There was an ad for Psycho, but even when movie advertising tended to last a few minutes, this trailer goes beyond. The marketing tool ran six and a half minutes, featuring no scenes from the film, with Hitchcock gaily walking through the Bates Motel set and tiptoeing up to revealing critical plot points before backing away. All of this is given the aural backdrop of Bernard Herrmann’s unforgettable score and… Herrmann’s score for Hitchcock’s 1955 black comedy The Trouble With Harry, which sounds lighter than you’d expect for a film in which people are killed by a mentally ill man dressing up as his dead mother.
Sixty years on, most audiences — even those who haven’t seen Psycho (hot take: it’s pretty good!) — know why Hitchcock was comfortable teasing surprises without revealing them.
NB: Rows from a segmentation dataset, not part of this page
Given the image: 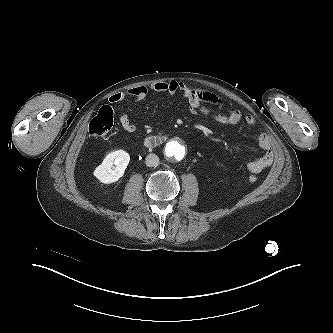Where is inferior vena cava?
I'll return each mask as SVG.
<instances>
[{
	"label": "inferior vena cava",
	"mask_w": 333,
	"mask_h": 333,
	"mask_svg": "<svg viewBox=\"0 0 333 333\" xmlns=\"http://www.w3.org/2000/svg\"><path fill=\"white\" fill-rule=\"evenodd\" d=\"M159 163V157L156 154H149L146 157V165L148 167H153L158 165Z\"/></svg>",
	"instance_id": "1"
}]
</instances>
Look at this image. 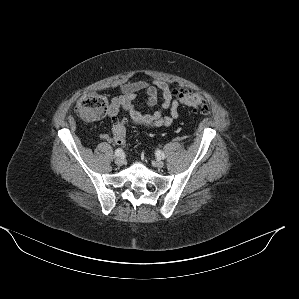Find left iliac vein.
<instances>
[{
    "instance_id": "1",
    "label": "left iliac vein",
    "mask_w": 299,
    "mask_h": 299,
    "mask_svg": "<svg viewBox=\"0 0 299 299\" xmlns=\"http://www.w3.org/2000/svg\"><path fill=\"white\" fill-rule=\"evenodd\" d=\"M153 164H154V166L157 167V168H163V167H164V162L161 161V160H154V161H153Z\"/></svg>"
}]
</instances>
Janet Leigh, one of Hollywood’s biggest stars, playing a compromised young woman who gets killed almost halfway through the film was a massive shock. That twist is compounded by the final reveal that the awkward but good-natured Norman Bates (Anthony Perkins) was the murderer, his personality partially dominated by his mother even after her death. But the ad campaign was truly remarkable; as Leigh wrote in a 1995 behind-the-scenes memoir, neither she nor Perkins did any serious promotion, and critics weren’t given advance screenings. This combination helped turn a low-budget film into one of the most widely celebrated, influential films of all time.
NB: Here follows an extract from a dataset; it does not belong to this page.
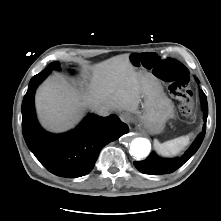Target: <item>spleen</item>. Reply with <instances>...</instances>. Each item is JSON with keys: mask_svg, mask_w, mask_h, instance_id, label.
<instances>
[{"mask_svg": "<svg viewBox=\"0 0 221 221\" xmlns=\"http://www.w3.org/2000/svg\"><path fill=\"white\" fill-rule=\"evenodd\" d=\"M189 140L190 135L180 136L164 143H160L158 140H155L154 147L159 155L163 157H170L182 151L184 147L188 145Z\"/></svg>", "mask_w": 221, "mask_h": 221, "instance_id": "3e777b00", "label": "spleen"}]
</instances>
Yet the way in which Psycho was marketed has rarely been replicated, in terms of teasing surprises or breaking the fourth wall. Two modern films that did follow suit are as disparate as possible: the 1999 indie thriller The Minus Man, and Pixar’s 2008 sci-fi masterpiece WALL-E.
First, consider The Minus Man, starring Owen Wilson as a would-be Norman Bates, and its ad. his isn’t the first modern movie to boast a trailer with no scenes from the movie itself, but that gambit typically involves actors from the film and/or scenes that might occur. This trailer’s different: we see a young couple leaving the theater, and arguing the meaning of character motivations and metaphorical elements.
The Minus Man inspires such a passionate debate that the couple talks all night, before the young woman realizes she’s late for work as a lifeguard. She dashes over and, upon entering the pool area, she’s shocked…to find two dead bodies. “Careful, you can talk about it for hours” is the ensuing tagline, hinting at surprises without telling you…anything about the movie (which is arguably remembered more for this trailer).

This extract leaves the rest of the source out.